WORKING DATA Start Marker
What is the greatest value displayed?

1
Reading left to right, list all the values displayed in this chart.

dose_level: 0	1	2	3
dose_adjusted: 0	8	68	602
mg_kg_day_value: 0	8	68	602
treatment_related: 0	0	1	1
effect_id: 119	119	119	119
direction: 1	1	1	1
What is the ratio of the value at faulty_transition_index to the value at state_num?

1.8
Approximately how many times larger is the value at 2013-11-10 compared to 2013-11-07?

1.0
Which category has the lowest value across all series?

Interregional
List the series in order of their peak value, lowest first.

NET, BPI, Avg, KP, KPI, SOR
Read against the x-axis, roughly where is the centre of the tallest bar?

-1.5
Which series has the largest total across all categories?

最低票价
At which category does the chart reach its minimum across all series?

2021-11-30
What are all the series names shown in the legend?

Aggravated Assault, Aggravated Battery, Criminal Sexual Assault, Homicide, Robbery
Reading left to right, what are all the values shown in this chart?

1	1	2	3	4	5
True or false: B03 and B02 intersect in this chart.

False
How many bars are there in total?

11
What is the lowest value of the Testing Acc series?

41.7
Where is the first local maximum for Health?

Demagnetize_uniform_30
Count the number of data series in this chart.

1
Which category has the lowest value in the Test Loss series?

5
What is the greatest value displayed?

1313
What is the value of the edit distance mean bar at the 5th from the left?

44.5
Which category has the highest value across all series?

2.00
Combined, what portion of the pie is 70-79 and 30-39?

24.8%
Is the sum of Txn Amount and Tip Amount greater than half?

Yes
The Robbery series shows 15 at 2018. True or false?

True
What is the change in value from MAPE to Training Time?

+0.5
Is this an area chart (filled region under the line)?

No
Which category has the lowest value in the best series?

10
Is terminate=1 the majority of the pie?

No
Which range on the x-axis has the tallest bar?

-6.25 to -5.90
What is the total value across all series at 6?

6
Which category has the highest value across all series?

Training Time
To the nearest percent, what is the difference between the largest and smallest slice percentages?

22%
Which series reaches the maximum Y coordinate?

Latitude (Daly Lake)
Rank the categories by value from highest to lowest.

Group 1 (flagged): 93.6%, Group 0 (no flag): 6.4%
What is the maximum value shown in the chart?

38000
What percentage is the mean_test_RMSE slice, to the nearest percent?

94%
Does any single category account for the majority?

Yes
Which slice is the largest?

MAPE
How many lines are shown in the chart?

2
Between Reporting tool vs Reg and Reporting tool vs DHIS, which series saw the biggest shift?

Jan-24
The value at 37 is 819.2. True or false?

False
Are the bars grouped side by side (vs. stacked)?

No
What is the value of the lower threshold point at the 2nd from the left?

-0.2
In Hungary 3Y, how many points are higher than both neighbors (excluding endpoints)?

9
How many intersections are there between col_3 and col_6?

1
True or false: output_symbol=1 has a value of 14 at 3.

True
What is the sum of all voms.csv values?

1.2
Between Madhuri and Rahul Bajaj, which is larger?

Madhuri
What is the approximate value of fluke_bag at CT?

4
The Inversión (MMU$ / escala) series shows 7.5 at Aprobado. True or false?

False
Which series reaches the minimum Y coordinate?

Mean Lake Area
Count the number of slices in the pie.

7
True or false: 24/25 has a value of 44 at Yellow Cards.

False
WORKING DATA End Marker
Starting at the beginning of the records and ending at the line containing "Count the number of data", rewrite those lines with each occurrence of "series" changed to "dataset" and everything else left the same.

**COMPLETED EXERCISE**
What is the greatest value displayed?

1
Reading left to right, list all the values displayed in this chart.

dose_level: 0	1	2	3
dose_adjusted: 0	8	68	602
mg_kg_day_value: 0	8	68	602
treatment_related: 0	0	1	1
effect_id: 119	119	119	119
direction: 1	1	1	1
What is the ratio of the value at faulty_transition_index to the value at state_num?

1.8
Approximately how many times larger is the value at 2013-11-10 compared to 2013-11-07?

1.0
Which category has the lowest value across all dataset?

Interregional
List the dataset in order of their peak value, lowest first.

NET, BPI, Avg, KP, KPI, SOR
Read against the x-axis, roughly where is the centre of the tallest bar?

-1.5
Which dataset has the largest total across all categories?

最低票价
At which category does the chart reach its minimum across all dataset?

2021-11-30
What are all the dataset names shown in the legend?

Aggravated Assault, Aggravated Battery, Criminal Sexual Assault, Homicide, Robbery
Reading left to right, what are all the values shown in this chart?

1	1	2	3	4	5
True or false: B03 and B02 intersect in this chart.

False
How many bars are there in total?

11
What is the lowest value of the Testing Acc dataset?

41.7
Where is the first local maximum for Health?

Demagnetize_uniform_30
Count the number of data dataset in this chart.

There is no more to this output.